At one of our former churches our pastor wrote a card to everyone in our database on their birthday. One week he was out and I was in charge of doing it. Naturally, I forgot to send someone's second cousin a birthday card. Their entire family was offended and avoided talking to me for months.
I'm sure they received hundreds of Facebook posts about their birthday and countless gifts, but one card not signed by the pastor led to offense.
The closer you get to your pastor the more you will find yourself in situations to be offended. Why? Because pastors are people. Pastors aren't perfect. Pastors were never meant to personally know every individual and every life detail within the church.
3. We can lean on them more than others.
We've talked about how God created us to be relational. In churches, it's easy to be instantly connected to the person speaking in a microphone. They make us laugh, cry, and inspire us to be better. A good pastor/communicator can connect in a way where you feel you are their best friend just through one message.
It's why after a church service you'll notice droves of people approaching the pastor to talk. The connection is there.
When we know our pastors and their family personally, we can easily omit the need and importance of being in relationship with the Body (i.e. the church). This creates margin for us to be let down. Why? Because pastors are people. Pastors aren't perfect. Pastors were never meant to personally know every detail about our lives.
If we're just close to the pastor's family, what happens when they move to another church and there's a new pastor?
4. We stunt our church's effectiveness.
If one church body that Paul planted demanded his attention and close relationship, then God's mission would have been radically paused.
Instead, Paul preached, inspired, developed, and moved on. God gave Him a mission to accomplish. Think about the church you attend for a minute -- what's its mission?
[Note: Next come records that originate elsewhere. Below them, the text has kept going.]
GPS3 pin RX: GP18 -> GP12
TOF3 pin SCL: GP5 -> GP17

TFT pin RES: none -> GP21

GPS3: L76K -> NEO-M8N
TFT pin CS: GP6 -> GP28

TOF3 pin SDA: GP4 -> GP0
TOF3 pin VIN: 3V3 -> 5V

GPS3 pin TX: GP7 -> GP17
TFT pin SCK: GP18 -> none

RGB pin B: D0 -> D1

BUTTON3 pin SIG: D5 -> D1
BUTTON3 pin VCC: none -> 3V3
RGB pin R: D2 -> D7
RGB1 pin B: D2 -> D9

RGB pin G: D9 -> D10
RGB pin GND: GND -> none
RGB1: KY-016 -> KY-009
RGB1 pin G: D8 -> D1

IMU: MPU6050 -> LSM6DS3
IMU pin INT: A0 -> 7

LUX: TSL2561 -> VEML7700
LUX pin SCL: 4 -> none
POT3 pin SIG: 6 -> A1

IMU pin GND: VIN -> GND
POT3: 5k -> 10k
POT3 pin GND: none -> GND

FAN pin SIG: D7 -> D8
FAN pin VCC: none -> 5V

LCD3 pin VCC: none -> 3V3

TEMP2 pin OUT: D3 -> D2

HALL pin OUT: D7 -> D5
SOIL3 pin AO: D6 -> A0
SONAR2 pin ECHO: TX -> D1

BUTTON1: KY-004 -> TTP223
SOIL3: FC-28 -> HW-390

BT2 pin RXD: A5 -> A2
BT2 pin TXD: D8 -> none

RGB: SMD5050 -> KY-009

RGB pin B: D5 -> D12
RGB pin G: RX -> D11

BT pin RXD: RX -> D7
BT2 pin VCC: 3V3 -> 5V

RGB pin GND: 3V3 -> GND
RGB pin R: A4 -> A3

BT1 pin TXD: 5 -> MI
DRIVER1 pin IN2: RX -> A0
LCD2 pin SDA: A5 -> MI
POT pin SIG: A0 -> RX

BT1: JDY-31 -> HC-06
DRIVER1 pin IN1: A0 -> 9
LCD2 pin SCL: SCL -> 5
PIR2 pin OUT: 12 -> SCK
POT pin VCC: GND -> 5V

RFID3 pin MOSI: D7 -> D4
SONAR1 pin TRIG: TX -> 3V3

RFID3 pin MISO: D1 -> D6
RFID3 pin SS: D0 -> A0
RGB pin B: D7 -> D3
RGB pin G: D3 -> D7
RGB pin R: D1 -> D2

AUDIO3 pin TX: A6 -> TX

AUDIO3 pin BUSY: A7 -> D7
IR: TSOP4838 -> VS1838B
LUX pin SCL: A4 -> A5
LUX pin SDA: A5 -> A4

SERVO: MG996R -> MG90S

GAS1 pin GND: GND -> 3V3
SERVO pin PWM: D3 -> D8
Is your church accomplishing it? How is your pastor's time being spent? Are other people leading in various areas?
Your kid's birthday party is important. Their graduation is a big deal. A wedding is monumental. A funeral is touching and also difficult. The birth of a new child is wild. Hospital visits are unsettling. I understand!
Your pastor may have -- at some point -- engaged with your family in these moments. If he or she has, I can promise you they have for others. In doing so, their week has quickly filled up -- especially in a church over 25 attendees.
So, after they attended the children's soccer game you invited them for months to attend, they quickly cram in some God moments. They piece together a message and attempt to inspire. It's likely they're emotionally, physically, and spiritually empty after a busy week.
You hear a "good message" and feel great about starting your week off right. Yet Monday comes around, and your pastor starts all over again. Week in and week out you ask yourself why there isn't new people attending. Maybe you question why your church isn't more active in the community. You may even notice your pastor looks a little tired.
Why is that? Because -- despite the size of your church -- your pastor was never meant to be fully engaged in your life and the lives of everyone else in the church. He or she was uniquely designed to develop you (and I) into fully functional believers on mission to make a difference for Jesus.
"I just need to go to a church where I know the Pastor."
After reading these four observations -- just think for a second: Do you really want to know your pastor?